# Claim: In practice, the closest thing to a recourse channel for a person affected by AI-generated harm is informal: within days of GPT-image-2's April 2026 launch, the only working record of which images were AI-generated came from viewers on Twitter/X tagging them as fake themselves, not from a platform label or a formal notice — the same structural gap the RAISE Act's incident-report duty leaves, where the report runs to a state office rather than to the person harmed.

**Current badge:** caveat
**In notebook:** [New York's RAISE Act: disclosure to you, incident reports to the state](/notebook/ai-harm-recourse-for-the-person-affected)

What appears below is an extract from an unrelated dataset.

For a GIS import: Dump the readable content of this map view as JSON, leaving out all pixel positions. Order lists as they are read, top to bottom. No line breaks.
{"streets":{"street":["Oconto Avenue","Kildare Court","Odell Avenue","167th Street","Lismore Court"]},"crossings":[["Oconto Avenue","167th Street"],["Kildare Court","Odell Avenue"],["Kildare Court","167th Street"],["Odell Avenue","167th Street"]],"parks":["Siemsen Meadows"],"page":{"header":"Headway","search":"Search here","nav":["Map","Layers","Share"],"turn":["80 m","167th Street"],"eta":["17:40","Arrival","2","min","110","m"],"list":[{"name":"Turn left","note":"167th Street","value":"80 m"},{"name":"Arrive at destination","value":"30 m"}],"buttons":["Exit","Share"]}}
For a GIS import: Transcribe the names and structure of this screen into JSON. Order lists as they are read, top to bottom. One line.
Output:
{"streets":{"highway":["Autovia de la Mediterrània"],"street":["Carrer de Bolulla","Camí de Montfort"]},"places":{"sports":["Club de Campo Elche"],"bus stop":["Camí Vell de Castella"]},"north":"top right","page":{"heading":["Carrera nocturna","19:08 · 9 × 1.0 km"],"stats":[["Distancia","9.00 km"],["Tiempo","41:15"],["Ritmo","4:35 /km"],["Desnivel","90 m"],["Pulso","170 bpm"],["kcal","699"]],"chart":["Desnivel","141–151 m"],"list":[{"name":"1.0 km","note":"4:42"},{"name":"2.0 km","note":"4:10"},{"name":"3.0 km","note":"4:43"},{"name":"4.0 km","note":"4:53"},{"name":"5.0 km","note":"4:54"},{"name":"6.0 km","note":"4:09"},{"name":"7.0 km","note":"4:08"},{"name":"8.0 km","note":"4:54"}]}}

Researchers built the dataset entirely from viewer self-tags because no platform-level detector or disclosure did that discernment work first — crowd suspicion, one skeptical reader at a time, running ahead of any official record. Paired with the RAISE Act's DFS-not-the-person incident channel, the two systems share a shape: the formal alarm and the informal one both route around the person standing in front of the actual harm.

## Provenance history (how this claim ripened)
- `2026-07-07` **asserted as caveat** — First asserted — pairs the dossier's core finding (RAISE Act routes incident notice to a regulator, not the person harmed) with a live example of what fills that gap today: crowd self-tagging on GPT-image-2 posts, the only verification record that existed in the tool's first week. Directly answers the persona's standing open question — who, if anyone, tells the affected person directly.